«Il basket italiano non ci piace più»

Franco Marcelletti e Antonello Riva per un giorno docenti di pallacanestro
BARON - LE LEGGENDE DEL BASKET. FRANCO MARCELLETTI
BARON - LE LEGGENDE DEL BASKET. FRANCO MARCELLETTI

PADOVA. Il basket degli anni ’80 e ’90 era cosa loro. Stiamo parlando di Franco Marcelletti e Antonello Riva, che ieri hanno tenuto lezione agli studenti di Scienze Motorie dell’Università di Padova nel corso del convegno «Il basket di oggi tra passato e futuro», organizzato dalla sezione pallacanestro dell’Arcs Unipd. Due campioni, in panchina e in campo, che hanno vissuto l’epopea della palla a spicchi italiana e che hanno indossato per un giorno le vesti di professori massimi esperti della materia. La mente dei presenti non poteva che volare alla finale scudetto del 1991 tra gli scugnizzi della Juve Caserta di coach Marcelletti e i 24 gradi di nobiltà dell’Olimpia Milano di Nembo Kid Riva. Inevitabile e impietoso il confronto tra la pallacanestro degli anni ruggenti e la crisi attuale, che ha sì risvolti economici, ma non solo. «Nel ’96 la legge Bosman», ricorda Marcelletti, «ha stravolto l’intero sistema del basket: le società hanno perso la proprietà del cartellino e tutti gli atleti a 18 anni hanno avuto la possibilità di svincolarsi. Non si è più fatto il settore giovanile e oggi viviamo un periodo di crisi con una produzione di giocatori italiani ridotta. Fino agli anni ’90, la qualità del gioco era superiore perché i roster delle squadre erano sempre gli stessi. Oggi invece le formazioni cambiano faccia da una stagione all’altra e hanno 5-7 stranieri, quando ai miei tempi ce n’erano 2. Anche la partecipazione del pubblico non è più la stessa: il tifoso non può identificarsi in uno straniero, che talvolta resta in Italia soltanto un anno».

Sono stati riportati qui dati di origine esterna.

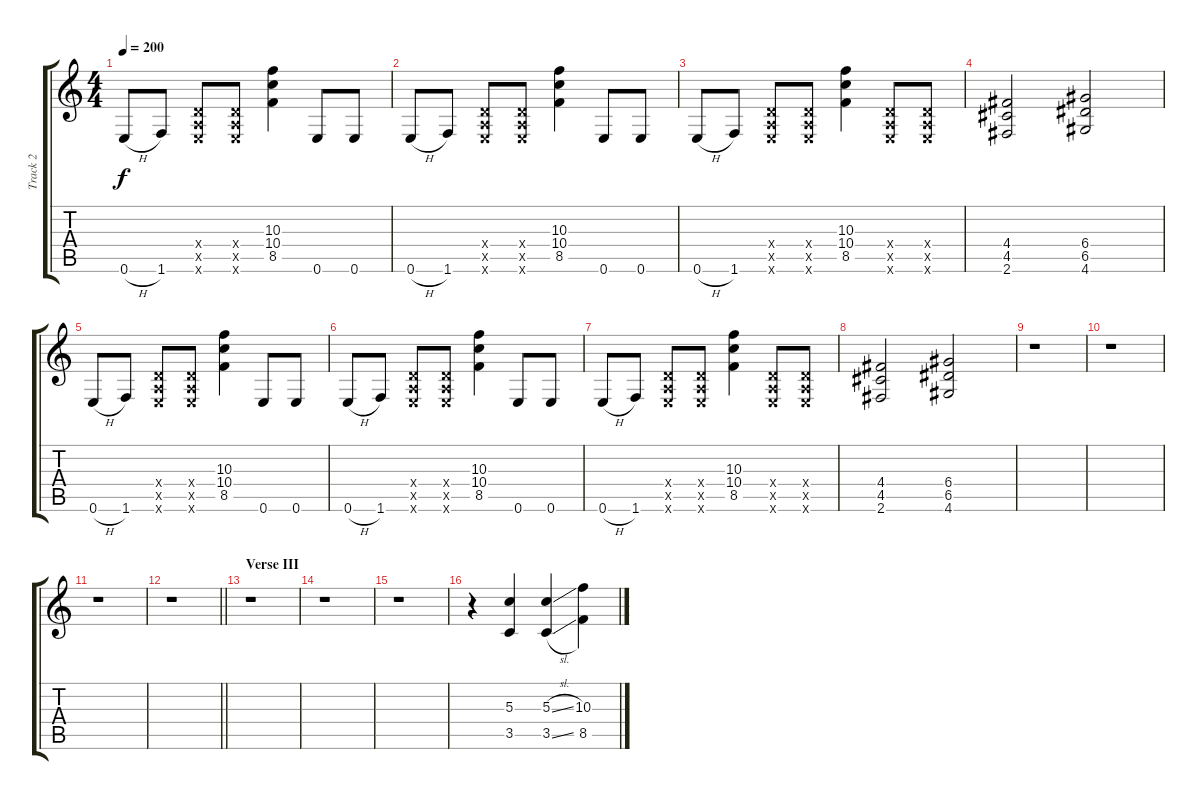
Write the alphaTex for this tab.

\track ("Track 2" "Track 2") {instrument distortionguitar}
\staff {score tabs}
\tuning (E4 B3 G3 D3 A2 E2) {hide}
\ts (4 4)
\tempo 200
\clef g2
\ks c
0.6{h}.8{dy f} 1.6.8 (0.4{x} 0.5{x} 0.6{x}).8 (0.4{x} 0.5{x} 0.6{x}).8 (10.3 10.4 8.5).4 0.6.8 0.6.8 |
0.6{h}.8 1.6.8 (0.4{x} 0.5{x} 0.6{x}).8 (0.4{x} 0.5{x} 0.6{x}).8 (10.3 10.4 8.5).4 0.6.8 0.6.8 |
0.6{h}.8 1.6.8 (0.4{x} 0.5{x} 0.6{x}).8 (0.4{x} 0.5{x} 0.6{x}).8 (10.3 10.4 8.5).4 (0.4{x} 0.5{x} 0.6{x}).8 (0.4{x} 0.5{x} 0.6{x}).8 |
(4.4 4.5 2.6).2 (6.4 6.5 4.6).2 |
0.6{h}.8 1.6.8 (0.4{x} 0.5{x} 0.6{x}).8 (0.4{x} 0.5{x} 0.6{x}).8 (10.3 10.4 8.5).4 0.6.8 0.6.8 |
0.6{h}.8 1.6.8 (0.4{x} 0.5{x} 0.6{x}).8 (0.4{x} 0.5{x} 0.6{x}).8 (10.3 10.4 8.5).4 0.6.8 0.6.8 |
0.6{h}.8 1.6.8 (0.4{x} 0.5{x} 0.6{x}).8 (0.4{x} 0.5{x} 0.6{x}).8 (10.3 10.4 8.5).4 (0.4{x} 0.5{x} 0.6{x}).8 (0.4{x} 0.5{x} 0.6{x}).8 |
(4.4 4.5 2.6).2 (6.4 6.5 4.6).2 |
r.1 |
r.1 |
r.1 |
\barLineRight lightlight
r.1 |
\section ("" "Verse III")
r.1 |
r.1 |
r.1 |
r.4 (5.3 3.5).4 (5.3{sl} 3.5{sl}).4 (10.3 8.5).4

Per imporsi ad alti livelli, i ragazzi italiani avrebbero forse bisogno di una leadership alla Riva, costruita su un incrollabile spirito di sacrificio.

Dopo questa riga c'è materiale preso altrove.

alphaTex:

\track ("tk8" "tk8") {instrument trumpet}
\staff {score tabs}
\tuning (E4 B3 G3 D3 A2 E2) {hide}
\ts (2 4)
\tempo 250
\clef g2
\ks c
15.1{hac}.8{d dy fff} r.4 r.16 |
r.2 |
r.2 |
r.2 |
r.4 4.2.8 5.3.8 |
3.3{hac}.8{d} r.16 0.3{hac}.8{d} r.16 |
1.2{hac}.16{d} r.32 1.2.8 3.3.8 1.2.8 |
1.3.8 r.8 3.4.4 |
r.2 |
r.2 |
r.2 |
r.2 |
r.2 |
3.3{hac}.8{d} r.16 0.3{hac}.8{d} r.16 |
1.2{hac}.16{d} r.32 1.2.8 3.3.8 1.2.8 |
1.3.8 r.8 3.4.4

«Essere leader significa semplicemente dare il buon esempio», dice Nembo Kid, «ma non mi piace ciò che è diventato il basket italiano. Ho deciso di accantonare la carriera da general manager, perché affrontare malumori di giocatori e presidenti, garantendo un minimo di tranquillità all’interno della squadra, non mi dava più stimoli. Non mi riconosco più in questo movimento, che con il tramonto delle sponsorizzazioni sta faticando enormemente».